Because of competition and the march of technology development, paid search marketing for retailers has moved on from the simple exercise of bidding for top positions on leading keywords. With soaring bid prices attached to top keywords, if marketers don’t have a more sophisticated strategy, they can burn their way though the budget and still receive very little return.
“In 2008, one needs data-driven analysis to assess performance and to target advertising buys,” says Chris Lien, chief executive officer of Marin Software, which sells an enterprise-class paid search management application for online advertisers and their agencies. “In fact, lunch has become expensive on hotly contested categories and for hotly contested keywords.”
Vendor offerings such as Marin Software’s grew out of the increasing challenge of managing a keyword program effectively as the number of keywords in individual marketers’ programs became larger. From a handful of targeted keywords in the earlier days of paid search, the number of keywords being managed in marketers’ programs has ballooned. On average, U.S. online retailers today manage keyword programs consisting of about 32,000 terms, according to Forrester; and some programs edge up into the hundreds of thousands.
Marketers have expanded keyword programs as they look for more ways for their products to be found by searchers; for instance, by adding more specific terms, such as “red cotton sweater” instead of just “red sweater,” and by adding so-called long-tail search terms-keywords for products that are purchased less frequently, but that have a higher likelihood of resulting in a sale when a searcher clicks through on one.

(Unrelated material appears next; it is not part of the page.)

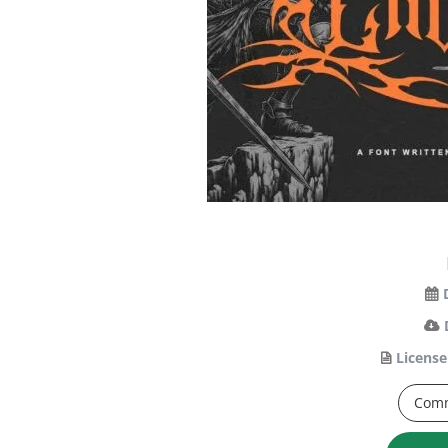
License
Comm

Managing a keyword program requires tracking the performance of each term and adjusting bids on the term relative to whether the term is getting clicks and producing sales, and also to what competitors are bidding on it. Keyword programs also must be managed across multiple search engines: Google, Yahoo, MSN and more. All of the associated revenue and click data is too much to manage in spreadsheets, so automated bidding tools and keyword management systems have become a fixture in search over the past few years.

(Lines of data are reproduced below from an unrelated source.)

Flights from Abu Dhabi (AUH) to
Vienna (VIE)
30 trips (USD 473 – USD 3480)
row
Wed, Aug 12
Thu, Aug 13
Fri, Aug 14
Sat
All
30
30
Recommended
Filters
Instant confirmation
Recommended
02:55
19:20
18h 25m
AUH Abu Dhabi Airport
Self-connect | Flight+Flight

Another trend in search marketing has given rise to another new development, the practice of re-targeting, or remarketing. To save on click costs, search program managers have indicated their interest in serving up their ads to searchers segmented according to demographics or past behavior online, in the goal of attracting a more qualified shopper pool. Retargeting or remarketing is another way to segment ads served to searchers. “After paid search, remarketing is a technique that is generating the most new customers for our clients, and our clients are starting to budget for this type of marketing,” says Suzy Sandberg, president of search engine marketing agency PMDigital.
When a consumer clicks through to a retailer’s site from a product listing in search results, she may not be ready to buy, but she’s indicated her potential interest. Remarketing is a technique that tracks shoppers after they have left a retailer’s site without making a purchase and serves them display ads for that retailer, Sandberg explains. The intention of this strategy is to prompt the customer to return to the retailer’s site to complete the purchase. SEMPO’s data suggests that interest in this new technique is strong: 40% of those responding to its recent survey who were not serving targeted ads to searches-including both behavioral and demographic targeting as well as re-targeting-plan to do so within 12 months.